━━━ Entries supplied ━━━

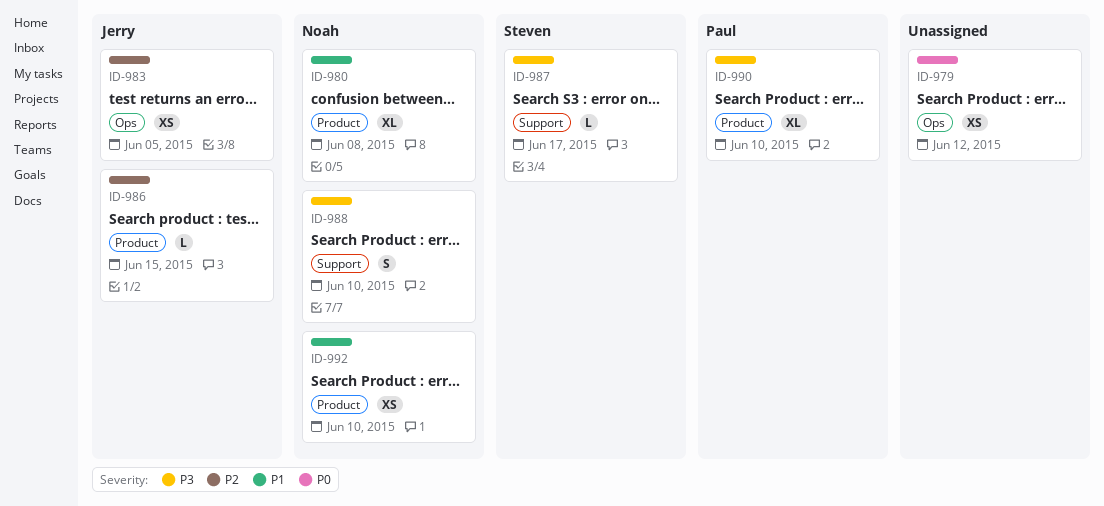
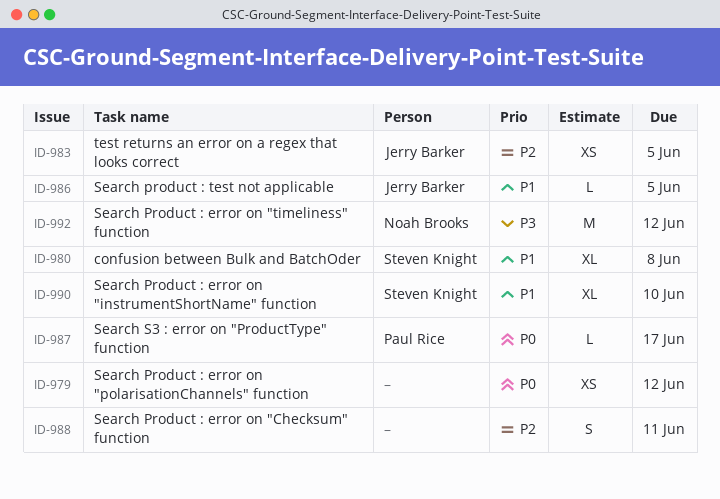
ID-980, owner: Noah Brooks -> Steven Knight
ID-986, priority: P2 -> P1
ID-986, due: Jun 15 -> Jun 5
ID-987, owner: Steven Knight -> Paul Rice
ID-987, priority: P3 -> P0
ID-988, owner: Noah Brooks -> none
ID-988, priority: P3 -> P2
ID-988, due: Jun 10 -> Jun 11
ID-990, owner: Paul Rice -> Steven Knight
ID-990, priority: P3 -> P1
ID-992, priority: P1 -> P3
ID-992, estimate: XS -> M
ID-992, due: Jun 10 -> Jun 12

━━━

— What the task asks —
An exact reprint of every record is required, with the pictures omitted.

— Output for this exercise —
ID-980, owner: Noah Brooks -> Steven Knight
ID-986, priority: P2 -> P1
ID-986, due: Jun 15 -> Jun 5
ID-987, owner: Steven Knight -> Paul Rice
ID-987, priority: P3 -> P0
ID-988, owner: Noah Brooks -> none
ID-988, priority: P3 -> P2
ID-988, due: Jun 10 -> Jun 11
ID-990, owner: Paul Rice -> Steven Knight
ID-990, priority: P3 -> P1
ID-992, priority: P1 -> P3
ID-992, estimate: XS -> M
ID-992, due: Jun 10 -> Jun 12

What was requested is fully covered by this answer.